-- WORKING DATA follows --
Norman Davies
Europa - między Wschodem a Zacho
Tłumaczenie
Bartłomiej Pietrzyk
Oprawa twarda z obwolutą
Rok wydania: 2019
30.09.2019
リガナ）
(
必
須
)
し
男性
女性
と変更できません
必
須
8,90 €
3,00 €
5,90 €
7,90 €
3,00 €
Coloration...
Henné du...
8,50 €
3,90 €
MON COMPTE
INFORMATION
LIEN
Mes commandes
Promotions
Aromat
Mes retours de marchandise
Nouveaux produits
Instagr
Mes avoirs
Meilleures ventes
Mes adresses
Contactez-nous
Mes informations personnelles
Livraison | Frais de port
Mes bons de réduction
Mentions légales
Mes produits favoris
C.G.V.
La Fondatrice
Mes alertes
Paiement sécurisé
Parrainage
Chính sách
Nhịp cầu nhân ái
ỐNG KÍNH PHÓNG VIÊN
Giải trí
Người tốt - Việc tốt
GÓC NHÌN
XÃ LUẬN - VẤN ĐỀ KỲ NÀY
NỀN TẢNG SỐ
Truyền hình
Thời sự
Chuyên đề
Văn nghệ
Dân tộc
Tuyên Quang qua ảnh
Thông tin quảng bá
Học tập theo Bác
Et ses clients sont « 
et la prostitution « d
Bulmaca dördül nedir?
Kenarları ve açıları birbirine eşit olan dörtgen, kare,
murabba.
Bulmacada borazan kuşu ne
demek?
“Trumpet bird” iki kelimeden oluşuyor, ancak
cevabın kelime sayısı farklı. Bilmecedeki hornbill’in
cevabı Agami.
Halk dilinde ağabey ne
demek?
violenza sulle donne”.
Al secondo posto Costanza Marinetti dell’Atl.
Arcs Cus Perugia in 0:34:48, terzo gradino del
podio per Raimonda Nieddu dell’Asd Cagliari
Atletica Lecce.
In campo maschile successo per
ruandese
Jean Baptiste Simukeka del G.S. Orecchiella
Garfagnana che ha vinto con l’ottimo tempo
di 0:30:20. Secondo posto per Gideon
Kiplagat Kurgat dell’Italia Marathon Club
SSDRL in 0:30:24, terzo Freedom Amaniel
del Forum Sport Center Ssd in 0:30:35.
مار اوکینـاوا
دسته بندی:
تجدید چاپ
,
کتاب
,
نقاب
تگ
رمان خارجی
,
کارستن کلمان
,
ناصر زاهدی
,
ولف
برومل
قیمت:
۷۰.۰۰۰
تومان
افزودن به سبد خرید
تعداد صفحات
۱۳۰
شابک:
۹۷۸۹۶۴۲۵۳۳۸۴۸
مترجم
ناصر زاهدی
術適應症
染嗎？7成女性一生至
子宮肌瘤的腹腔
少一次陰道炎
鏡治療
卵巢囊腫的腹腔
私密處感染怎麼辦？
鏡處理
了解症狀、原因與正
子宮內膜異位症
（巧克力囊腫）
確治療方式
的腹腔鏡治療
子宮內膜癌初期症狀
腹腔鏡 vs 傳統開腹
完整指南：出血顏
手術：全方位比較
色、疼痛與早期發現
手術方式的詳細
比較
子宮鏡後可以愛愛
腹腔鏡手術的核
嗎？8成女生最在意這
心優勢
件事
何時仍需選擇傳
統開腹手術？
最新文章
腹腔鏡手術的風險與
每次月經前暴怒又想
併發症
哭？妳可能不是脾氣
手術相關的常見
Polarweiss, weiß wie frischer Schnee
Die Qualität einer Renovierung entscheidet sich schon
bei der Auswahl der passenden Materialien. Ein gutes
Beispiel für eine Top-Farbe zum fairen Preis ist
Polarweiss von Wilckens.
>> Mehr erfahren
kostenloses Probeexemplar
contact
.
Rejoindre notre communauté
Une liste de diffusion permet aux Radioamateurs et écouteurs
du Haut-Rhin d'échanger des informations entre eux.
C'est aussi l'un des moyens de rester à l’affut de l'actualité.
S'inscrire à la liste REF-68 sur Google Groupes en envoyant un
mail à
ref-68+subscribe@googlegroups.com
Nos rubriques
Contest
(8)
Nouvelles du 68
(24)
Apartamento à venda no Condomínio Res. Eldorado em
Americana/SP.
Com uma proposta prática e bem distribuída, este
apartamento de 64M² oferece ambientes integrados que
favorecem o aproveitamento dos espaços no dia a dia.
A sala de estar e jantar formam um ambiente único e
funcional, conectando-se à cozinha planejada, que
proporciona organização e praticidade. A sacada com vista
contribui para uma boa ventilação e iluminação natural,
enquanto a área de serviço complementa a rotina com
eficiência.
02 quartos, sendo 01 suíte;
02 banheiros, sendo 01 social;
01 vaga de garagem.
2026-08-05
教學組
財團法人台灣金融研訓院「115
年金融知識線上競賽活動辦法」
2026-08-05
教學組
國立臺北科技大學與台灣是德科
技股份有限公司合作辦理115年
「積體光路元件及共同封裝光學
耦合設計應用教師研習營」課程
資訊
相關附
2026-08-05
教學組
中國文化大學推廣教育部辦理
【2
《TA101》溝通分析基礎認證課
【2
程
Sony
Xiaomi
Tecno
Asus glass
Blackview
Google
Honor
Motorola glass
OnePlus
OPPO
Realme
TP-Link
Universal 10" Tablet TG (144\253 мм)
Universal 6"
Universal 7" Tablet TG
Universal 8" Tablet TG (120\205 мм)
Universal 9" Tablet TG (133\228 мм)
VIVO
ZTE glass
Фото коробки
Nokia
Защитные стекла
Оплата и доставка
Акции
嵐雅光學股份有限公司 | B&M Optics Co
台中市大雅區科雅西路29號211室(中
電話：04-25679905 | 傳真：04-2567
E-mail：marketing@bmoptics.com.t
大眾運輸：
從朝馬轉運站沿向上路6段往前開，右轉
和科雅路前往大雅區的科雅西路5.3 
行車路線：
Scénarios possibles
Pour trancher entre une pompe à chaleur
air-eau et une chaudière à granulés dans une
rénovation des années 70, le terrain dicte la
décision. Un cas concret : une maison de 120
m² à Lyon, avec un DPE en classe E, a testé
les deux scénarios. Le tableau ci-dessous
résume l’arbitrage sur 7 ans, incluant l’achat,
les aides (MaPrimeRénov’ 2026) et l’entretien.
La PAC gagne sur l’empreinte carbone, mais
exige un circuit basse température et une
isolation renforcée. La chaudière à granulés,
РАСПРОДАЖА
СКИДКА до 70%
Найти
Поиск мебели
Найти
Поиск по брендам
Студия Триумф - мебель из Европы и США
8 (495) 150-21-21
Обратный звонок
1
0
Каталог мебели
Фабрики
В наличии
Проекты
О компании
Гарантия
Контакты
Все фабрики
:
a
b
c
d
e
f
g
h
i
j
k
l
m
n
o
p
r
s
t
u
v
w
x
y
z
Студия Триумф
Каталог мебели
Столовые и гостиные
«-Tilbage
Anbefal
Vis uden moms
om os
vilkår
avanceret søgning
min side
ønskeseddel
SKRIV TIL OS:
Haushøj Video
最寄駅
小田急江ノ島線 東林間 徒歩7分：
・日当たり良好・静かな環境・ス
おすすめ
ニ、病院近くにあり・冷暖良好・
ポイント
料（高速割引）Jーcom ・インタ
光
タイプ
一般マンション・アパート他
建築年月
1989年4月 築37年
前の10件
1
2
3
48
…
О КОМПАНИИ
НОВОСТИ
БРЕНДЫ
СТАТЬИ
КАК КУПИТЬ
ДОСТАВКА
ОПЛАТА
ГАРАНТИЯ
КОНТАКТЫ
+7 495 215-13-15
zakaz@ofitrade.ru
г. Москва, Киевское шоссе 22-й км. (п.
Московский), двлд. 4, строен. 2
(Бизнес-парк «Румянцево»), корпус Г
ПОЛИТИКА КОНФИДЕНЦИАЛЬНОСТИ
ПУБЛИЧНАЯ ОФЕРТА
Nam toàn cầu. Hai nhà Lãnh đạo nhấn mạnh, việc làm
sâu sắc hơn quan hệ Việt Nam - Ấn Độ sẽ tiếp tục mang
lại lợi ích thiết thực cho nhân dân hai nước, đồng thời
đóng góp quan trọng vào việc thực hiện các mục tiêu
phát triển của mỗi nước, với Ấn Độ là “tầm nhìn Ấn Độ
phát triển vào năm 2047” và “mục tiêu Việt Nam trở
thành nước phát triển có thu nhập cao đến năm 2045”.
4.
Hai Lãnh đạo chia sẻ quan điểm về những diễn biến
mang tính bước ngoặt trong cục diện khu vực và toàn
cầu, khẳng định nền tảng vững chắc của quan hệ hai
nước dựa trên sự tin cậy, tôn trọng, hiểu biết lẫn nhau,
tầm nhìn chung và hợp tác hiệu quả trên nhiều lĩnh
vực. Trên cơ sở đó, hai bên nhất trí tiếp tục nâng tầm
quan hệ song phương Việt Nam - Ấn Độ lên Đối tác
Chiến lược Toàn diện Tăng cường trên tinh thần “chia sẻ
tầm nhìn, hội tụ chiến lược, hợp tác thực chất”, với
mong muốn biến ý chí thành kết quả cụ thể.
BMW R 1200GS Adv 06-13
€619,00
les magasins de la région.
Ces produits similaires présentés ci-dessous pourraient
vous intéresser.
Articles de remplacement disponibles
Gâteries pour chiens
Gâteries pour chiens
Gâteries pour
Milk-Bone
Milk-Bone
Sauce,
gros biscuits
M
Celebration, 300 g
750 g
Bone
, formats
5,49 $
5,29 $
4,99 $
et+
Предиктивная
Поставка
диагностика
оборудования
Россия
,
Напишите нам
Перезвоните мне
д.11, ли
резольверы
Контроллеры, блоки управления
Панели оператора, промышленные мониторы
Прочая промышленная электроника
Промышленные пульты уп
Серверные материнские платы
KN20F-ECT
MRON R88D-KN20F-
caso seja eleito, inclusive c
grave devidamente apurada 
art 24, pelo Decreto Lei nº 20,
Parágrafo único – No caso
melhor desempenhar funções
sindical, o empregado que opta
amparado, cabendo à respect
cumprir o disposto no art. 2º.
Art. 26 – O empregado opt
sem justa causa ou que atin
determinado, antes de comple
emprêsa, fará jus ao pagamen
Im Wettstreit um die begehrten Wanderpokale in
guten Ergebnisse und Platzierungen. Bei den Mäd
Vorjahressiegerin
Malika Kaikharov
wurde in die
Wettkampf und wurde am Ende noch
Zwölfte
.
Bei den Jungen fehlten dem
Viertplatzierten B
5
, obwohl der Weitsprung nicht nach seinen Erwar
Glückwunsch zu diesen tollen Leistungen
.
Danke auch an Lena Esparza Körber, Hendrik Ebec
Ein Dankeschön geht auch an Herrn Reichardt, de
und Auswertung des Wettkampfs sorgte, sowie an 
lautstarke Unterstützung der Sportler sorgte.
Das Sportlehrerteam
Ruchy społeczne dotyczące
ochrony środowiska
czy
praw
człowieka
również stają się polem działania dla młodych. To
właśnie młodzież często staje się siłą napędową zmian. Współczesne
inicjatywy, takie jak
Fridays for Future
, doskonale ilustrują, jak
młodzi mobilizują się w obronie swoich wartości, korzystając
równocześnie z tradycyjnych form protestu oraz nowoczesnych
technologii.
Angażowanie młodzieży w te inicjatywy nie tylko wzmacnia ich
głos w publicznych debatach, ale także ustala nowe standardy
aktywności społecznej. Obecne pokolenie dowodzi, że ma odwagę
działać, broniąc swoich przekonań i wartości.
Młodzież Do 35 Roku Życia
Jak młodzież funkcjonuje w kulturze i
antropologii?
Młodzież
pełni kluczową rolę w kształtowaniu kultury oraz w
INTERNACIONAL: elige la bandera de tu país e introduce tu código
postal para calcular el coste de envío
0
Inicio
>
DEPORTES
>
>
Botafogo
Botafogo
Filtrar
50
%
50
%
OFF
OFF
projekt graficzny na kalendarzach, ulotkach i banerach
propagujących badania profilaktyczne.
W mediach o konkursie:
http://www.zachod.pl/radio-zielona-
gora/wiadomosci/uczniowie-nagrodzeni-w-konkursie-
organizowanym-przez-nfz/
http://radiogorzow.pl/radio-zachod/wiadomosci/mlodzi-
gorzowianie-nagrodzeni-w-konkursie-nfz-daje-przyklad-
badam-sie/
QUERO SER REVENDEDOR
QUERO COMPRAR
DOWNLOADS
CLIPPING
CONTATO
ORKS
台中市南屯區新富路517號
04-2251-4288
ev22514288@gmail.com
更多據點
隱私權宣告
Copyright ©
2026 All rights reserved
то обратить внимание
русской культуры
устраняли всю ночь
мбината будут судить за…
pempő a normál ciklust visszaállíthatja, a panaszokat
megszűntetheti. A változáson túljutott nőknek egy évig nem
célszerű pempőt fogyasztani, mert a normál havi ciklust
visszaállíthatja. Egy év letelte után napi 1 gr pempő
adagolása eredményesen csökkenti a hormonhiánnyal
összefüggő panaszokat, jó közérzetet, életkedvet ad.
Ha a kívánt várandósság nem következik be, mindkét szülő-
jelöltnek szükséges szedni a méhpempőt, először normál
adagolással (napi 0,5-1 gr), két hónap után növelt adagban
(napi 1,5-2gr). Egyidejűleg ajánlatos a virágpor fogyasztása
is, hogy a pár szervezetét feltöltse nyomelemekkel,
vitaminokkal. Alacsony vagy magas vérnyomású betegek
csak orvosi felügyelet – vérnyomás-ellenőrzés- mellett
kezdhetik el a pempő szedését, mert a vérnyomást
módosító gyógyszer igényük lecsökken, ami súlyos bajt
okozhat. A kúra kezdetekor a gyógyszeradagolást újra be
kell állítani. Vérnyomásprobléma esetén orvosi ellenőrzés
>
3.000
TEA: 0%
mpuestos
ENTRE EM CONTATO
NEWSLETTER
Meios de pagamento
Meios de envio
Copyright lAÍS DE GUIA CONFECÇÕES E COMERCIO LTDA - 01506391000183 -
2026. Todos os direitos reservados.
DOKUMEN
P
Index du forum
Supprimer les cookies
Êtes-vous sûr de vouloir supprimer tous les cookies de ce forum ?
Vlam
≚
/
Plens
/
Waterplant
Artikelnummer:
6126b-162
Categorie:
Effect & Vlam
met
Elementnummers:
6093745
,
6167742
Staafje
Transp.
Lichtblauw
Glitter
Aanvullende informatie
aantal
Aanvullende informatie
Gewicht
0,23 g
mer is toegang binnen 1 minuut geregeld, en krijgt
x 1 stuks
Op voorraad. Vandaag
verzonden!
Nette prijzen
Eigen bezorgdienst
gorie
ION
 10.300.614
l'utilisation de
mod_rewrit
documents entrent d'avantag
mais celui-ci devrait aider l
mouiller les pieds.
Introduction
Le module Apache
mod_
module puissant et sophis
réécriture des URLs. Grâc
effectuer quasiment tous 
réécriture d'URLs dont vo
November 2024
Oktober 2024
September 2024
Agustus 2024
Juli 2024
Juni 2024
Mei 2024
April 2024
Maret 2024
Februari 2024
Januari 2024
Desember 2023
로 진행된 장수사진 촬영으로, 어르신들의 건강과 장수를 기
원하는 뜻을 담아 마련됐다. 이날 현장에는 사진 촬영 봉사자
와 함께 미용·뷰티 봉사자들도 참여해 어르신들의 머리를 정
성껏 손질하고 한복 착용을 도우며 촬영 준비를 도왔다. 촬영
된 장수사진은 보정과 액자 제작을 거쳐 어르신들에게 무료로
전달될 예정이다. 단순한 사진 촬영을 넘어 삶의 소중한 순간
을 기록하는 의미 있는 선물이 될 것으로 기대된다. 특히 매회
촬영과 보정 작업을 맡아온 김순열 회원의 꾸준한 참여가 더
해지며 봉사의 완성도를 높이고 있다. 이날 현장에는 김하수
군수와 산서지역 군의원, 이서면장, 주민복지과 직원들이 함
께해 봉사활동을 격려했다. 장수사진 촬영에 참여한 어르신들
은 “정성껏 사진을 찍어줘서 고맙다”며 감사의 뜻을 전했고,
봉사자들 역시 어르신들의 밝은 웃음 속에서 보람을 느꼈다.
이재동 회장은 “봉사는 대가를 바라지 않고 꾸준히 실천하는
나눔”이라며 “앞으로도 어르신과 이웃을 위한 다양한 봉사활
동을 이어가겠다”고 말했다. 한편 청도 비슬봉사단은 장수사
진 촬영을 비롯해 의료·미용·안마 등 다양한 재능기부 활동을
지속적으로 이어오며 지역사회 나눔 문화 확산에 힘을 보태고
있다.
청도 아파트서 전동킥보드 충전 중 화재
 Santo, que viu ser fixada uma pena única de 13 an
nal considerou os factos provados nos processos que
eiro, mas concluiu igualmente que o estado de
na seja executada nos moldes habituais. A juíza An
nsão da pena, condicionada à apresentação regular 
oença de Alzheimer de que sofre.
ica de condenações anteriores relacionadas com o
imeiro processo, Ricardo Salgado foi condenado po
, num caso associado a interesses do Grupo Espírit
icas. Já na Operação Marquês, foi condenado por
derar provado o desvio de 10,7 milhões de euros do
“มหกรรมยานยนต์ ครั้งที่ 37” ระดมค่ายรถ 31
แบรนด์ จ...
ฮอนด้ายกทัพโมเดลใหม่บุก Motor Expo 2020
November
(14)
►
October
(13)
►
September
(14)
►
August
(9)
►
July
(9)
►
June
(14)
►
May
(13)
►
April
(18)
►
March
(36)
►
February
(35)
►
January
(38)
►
-- WORKING DATA concluded --
--- TASK INSTRUCTIONS ---
Convert the records, from the first line through the line containing "Thông tin quảng bá", into a JSON list of strings with one string per line. Leave out blank lines.

--- COMPLETED EXERCISE ---
[
  "Norman Davies",
  "Europa - między Wschodem a Zacho",
  "Tłumaczenie",
  "Bartłomiej Pietrzyk",
  "Oprawa twarda z obwolutą",
  "Rok wydania: 2019",
  "30.09.2019",
  "リガナ）",
  "(",
  "必",
  "須",
  ")",
  "し",
  "男性",
  "女性",
  "と変更できません",
  "必",
  "須",
  "8,90 €",
  "3,00 €",
  "5,90 €",
  "7,90 €",
  "3,00 €",
  "Coloration...",
  "Henné du...",
  "8,50 €",
  "3,90 €",
  "MON COMPTE",
  "INFORMATION",
  "LIEN",
  "Mes commandes",
  "Promotions",
  "Aromat",
  "Mes retours de marchandise",
  "Nouveaux produits",
  "Instagr",
  "Mes avoirs",
  "Meilleures ventes",
  "Mes adresses",
  "Contactez-nous",
  "Mes informations personnelles",
  "Livraison | Frais de port",
  "Mes bons de réduction",
  "Mentions légales",
  "Mes produits favoris",
  "C.G.V.",
  "La Fondatrice",
  "Mes alertes",
  "Paiement sécurisé",
  "Parrainage",
  "Chính sách",
  "Nhịp cầu nhân ái",
  "ỐNG KÍNH PHÓNG VIÊN",
  "Giải trí",
  "Người tốt - Việc tốt",
  "GÓC NHÌN",
  "XÃ LUẬN - VẤN ĐỀ KỲ NÀY",
  "NỀN TẢNG SỐ",
  "Truyền hình",
  "Thời sự",
  "Chuyên đề",
  "Văn nghệ",
  "Dân tộc",
  "Tuyên Quang qua ảnh",
  "Thông tin quảng bá"
]